■ Activity ■
In the data below, find the line that contains "X151500000Y-74540000D03*" and the line that contains "X184041823Y-93182858D03*". Copy both, plus every line between them, exactly.

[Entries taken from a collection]
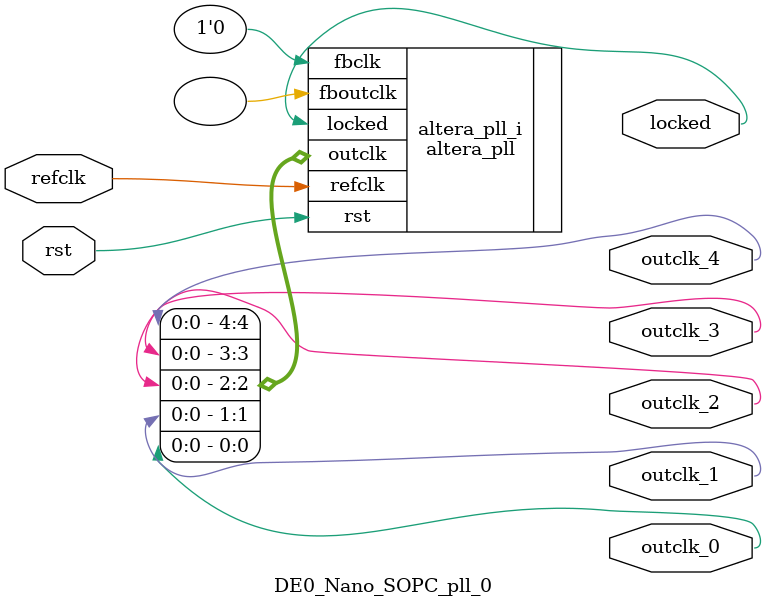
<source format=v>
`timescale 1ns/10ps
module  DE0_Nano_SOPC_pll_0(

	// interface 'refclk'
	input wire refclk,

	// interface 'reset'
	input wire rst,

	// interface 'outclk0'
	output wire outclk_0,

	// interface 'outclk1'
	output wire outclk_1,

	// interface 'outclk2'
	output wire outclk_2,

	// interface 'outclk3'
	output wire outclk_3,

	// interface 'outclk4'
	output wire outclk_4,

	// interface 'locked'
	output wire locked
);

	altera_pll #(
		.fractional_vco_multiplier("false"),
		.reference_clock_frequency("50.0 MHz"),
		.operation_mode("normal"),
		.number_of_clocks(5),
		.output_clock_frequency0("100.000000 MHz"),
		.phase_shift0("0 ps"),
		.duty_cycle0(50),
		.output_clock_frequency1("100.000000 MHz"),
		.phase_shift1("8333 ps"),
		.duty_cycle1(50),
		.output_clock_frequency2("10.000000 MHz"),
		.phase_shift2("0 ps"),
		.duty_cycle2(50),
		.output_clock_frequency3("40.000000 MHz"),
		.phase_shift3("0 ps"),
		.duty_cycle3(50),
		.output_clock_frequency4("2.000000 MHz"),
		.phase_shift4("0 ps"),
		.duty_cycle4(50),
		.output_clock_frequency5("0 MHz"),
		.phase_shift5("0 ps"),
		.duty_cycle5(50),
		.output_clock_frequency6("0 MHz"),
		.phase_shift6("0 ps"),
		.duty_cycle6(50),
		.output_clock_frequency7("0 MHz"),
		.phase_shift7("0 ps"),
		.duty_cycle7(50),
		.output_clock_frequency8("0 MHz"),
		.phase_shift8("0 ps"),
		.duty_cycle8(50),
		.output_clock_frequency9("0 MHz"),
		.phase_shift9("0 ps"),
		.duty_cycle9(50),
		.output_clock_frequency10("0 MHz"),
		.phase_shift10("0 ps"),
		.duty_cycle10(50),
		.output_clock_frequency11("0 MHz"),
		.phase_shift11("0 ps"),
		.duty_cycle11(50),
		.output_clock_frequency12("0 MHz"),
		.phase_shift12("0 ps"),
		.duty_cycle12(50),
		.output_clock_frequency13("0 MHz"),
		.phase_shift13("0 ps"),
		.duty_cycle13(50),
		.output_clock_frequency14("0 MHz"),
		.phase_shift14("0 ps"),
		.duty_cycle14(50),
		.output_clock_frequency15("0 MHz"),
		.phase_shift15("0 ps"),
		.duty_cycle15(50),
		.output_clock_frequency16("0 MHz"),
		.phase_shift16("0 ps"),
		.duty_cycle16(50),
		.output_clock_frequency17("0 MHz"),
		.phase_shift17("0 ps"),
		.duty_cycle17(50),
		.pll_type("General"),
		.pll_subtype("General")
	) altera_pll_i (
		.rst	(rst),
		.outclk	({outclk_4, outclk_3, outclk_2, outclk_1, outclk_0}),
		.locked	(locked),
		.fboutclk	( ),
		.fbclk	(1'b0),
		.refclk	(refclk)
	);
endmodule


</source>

...

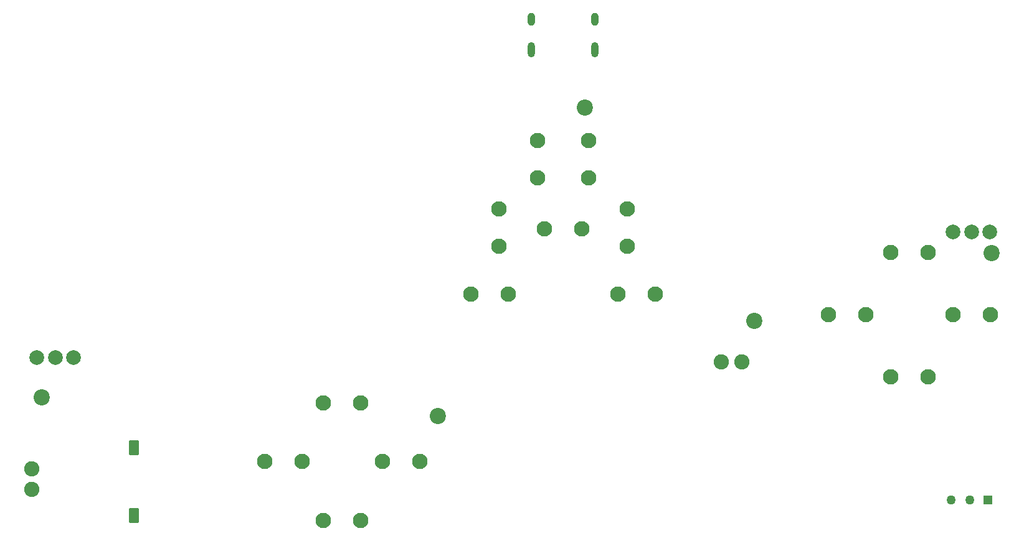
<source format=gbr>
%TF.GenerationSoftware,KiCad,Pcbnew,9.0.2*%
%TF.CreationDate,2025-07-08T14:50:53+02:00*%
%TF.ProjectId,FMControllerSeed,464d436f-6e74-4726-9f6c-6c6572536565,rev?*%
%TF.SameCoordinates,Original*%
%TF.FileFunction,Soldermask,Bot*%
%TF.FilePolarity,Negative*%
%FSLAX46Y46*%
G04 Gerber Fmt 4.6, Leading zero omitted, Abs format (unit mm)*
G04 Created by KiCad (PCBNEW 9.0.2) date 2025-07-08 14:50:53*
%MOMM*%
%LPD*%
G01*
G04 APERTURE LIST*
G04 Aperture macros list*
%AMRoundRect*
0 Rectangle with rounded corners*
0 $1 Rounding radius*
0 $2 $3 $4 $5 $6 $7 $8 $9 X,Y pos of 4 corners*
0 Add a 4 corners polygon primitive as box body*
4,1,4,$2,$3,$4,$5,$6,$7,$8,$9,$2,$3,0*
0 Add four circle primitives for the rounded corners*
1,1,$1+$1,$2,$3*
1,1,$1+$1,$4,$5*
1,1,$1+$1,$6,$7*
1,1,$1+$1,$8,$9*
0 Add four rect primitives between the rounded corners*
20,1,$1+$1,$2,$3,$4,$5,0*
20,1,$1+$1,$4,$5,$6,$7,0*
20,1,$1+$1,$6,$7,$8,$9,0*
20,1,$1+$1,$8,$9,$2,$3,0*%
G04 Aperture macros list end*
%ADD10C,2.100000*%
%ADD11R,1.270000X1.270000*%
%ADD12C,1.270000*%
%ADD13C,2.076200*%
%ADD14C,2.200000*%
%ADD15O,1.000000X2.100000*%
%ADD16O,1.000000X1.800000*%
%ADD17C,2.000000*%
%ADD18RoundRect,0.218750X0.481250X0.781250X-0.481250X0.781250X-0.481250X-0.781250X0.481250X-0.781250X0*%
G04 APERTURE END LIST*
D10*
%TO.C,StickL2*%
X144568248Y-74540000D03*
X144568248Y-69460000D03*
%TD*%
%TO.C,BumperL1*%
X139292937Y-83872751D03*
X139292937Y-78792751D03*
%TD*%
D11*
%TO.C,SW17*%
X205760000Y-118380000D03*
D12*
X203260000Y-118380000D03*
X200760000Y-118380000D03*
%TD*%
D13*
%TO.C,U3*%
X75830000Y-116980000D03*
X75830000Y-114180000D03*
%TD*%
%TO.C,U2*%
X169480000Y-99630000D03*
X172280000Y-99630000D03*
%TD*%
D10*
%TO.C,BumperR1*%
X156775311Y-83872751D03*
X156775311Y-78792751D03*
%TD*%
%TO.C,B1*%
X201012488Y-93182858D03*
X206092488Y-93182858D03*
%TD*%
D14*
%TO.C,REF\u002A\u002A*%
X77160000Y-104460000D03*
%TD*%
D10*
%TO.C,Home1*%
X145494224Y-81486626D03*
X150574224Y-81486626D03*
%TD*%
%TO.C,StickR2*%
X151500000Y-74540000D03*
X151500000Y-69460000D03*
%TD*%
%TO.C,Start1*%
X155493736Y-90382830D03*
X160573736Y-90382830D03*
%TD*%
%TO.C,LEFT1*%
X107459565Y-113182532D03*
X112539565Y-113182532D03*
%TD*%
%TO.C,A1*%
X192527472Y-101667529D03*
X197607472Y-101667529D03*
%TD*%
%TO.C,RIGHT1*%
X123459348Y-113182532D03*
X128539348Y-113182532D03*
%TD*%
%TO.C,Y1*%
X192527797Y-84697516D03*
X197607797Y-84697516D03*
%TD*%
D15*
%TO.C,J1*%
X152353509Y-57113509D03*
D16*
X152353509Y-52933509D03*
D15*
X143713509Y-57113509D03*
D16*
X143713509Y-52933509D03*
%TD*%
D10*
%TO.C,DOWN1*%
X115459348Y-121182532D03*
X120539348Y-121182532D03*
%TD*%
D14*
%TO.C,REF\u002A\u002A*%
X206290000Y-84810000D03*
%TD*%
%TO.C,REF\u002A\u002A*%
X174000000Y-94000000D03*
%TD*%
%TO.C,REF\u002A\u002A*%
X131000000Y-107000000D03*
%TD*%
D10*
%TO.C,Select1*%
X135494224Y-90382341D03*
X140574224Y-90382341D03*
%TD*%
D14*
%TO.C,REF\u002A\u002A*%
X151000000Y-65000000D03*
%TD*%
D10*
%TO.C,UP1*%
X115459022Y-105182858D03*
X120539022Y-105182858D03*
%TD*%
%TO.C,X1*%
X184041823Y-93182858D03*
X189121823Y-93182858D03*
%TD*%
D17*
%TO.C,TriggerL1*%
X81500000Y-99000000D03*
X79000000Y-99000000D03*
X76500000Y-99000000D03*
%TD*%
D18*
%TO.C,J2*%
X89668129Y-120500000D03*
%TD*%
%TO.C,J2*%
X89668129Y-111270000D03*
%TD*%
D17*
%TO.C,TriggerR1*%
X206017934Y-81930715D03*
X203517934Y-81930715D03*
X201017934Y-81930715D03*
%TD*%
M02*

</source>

■ Task response ■
X151500000Y-74540000D03*
X151500000Y-69460000D03*
%TD*%
%TO.C,Start1*%
X155493736Y-90382830D03*
X160573736Y-90382830D03*
%TD*%
%TO.C,LEFT1*%
X107459565Y-113182532D03*
X112539565Y-113182532D03*
%TD*%
%TO.C,A1*%
X192527472Y-101667529D03*
X197607472Y-101667529D03*
%TD*%
%TO.C,RIGHT1*%
X123459348Y-113182532D03*
X128539348Y-113182532D03*
%TD*%
%TO.C,Y1*%
X192527797Y-84697516D03*
X197607797Y-84697516D03*
%TD*%
D15*
%TO.C,J1*%
X152353509Y-57113509D03*
D16*
X152353509Y-52933509D03*
D15*
X143713509Y-57113509D03*
D16*
X143713509Y-52933509D03*
%TD*%
D10*
%TO.C,DOWN1*%
X115459348Y-121182532D03*
X120539348Y-121182532D03*
%TD*%
D14*
%TO.C,REF\u002A\u002A*%
X206290000Y-84810000D03*
%TD*%
%TO.C,REF\u002A\u002A*%
X174000000Y-94000000D03*
%TD*%
%TO.C,REF\u002A\u002A*%
X131000000Y-107000000D03*
%TD*%
D10*
%TO.C,Select1*%
X135494224Y-90382341D03*
X140574224Y-90382341D03*
%TD*%
D14*
%TO.C,REF\u002A\u002A*%
X151000000Y-65000000D03*
%TD*%
D10*
%TO.C,UP1*%
X115459022Y-105182858D03*
X120539022Y-105182858D03*
%TD*%
%TO.C,X1*%
X184041823Y-93182858D03*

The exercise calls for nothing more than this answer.